McAfee Governance, Risk and Compliance Business Unit

The security vendor has big plans for the IT governance, risk and compliance space, and has created a new business unit to help push its suite deeper in the market.

SAN FRANCISCO - McAfee officials elaborated on their plan to put a greater emphasis on IT governance, risk and compliance April 9 at the RSA Conference here.

The security vendor's recently established Risk and Compliance Business Unit allows the company to focus on integrating and adding products and services to its GRC portfolio - starting with the release of McAfee Vulnerability Manager 6.5.

Vulnerability Manager 6.5, which supports Windows and Unix systems, includes agent-less scanning to assist in policy compliance audits and is meant to help companies meet the requirements for compliance reporting mandated by both regulatory and industry standards.

The company hopes to replicate the success of its TOPS (Total Protection Suite), said George Kurtz, senior vice president and head of the Risk and Compliance Business Unit at McAfee. Ultimately, the goal is to build a technology suite that can gather security configuration and vulnerability information from anything on the network, from the operating system to the database to the application, he said.

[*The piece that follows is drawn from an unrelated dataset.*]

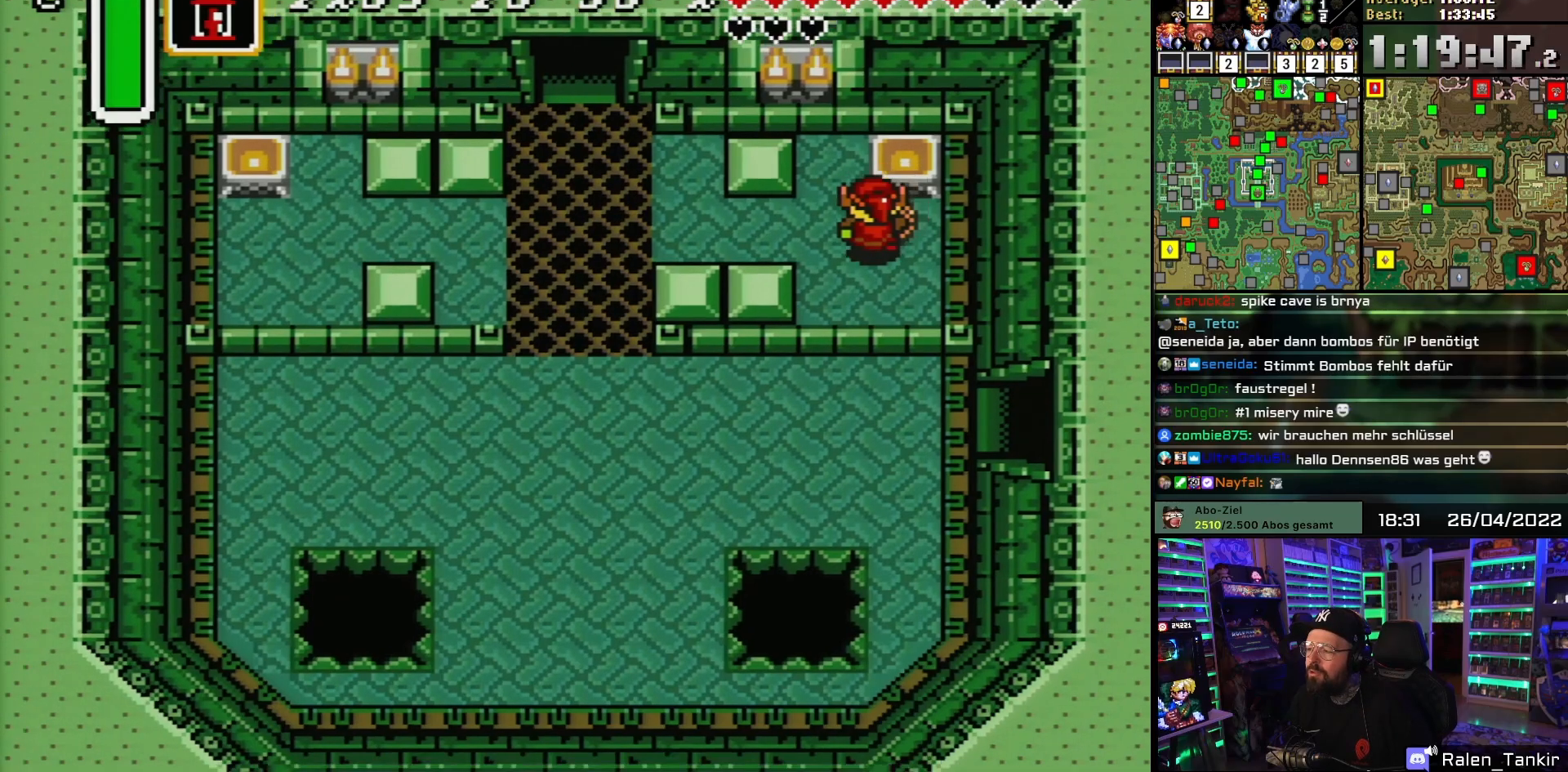
{"buttons": ["DPAD_LEFT"], "events": [[83, "DPAD_LEFT", "down"]]}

"This business unit allows us to operate a lot faster - kind of like a start-up within McAfee - and drive a lot of innovation in these products," Kurtz said April 9 in an interview with eWEEK at the conference.

Foundstone in New Packaging

Vulnerability Manager is a re-branded version of McAfee Foundstone Enterprise. The IT GRC suite is rounded out by McAfee Remediation Manager, Risk and Compliance Manager, Policy Auditor and the Foundstone On-Demand Service. Version 5.0 of Policy Auditor is due to be released at the end of the quarter and will be integrated with ePO (ePolicy Orchestrator), Kurtz said. The other products will eventually be integrated into ePO as well, he added.

"What we've seen in the industry [is] our customers have problems dealing with multiple consoles and multiple policy engines, whether it's network or agent-based," he said. "So now because of our technology...what we're actually doing is we're unifying them together. So in one place you'll be able to set policy and the system will...actually go out and behind the scenes perform a policy audit, come back and be able to report on that without you having to log into two different consoles and configure two different systems."

As McAfee integrates the products into ePO in the name of better management, it will also look to acquire technologies that can be used to gather more information across the whole stack - from the network to applications - as well as bolster its GRC and policy-compliance capabilities, Kurtz said.

"We have a very strong product portfolio...and we are looking to round that out," he said.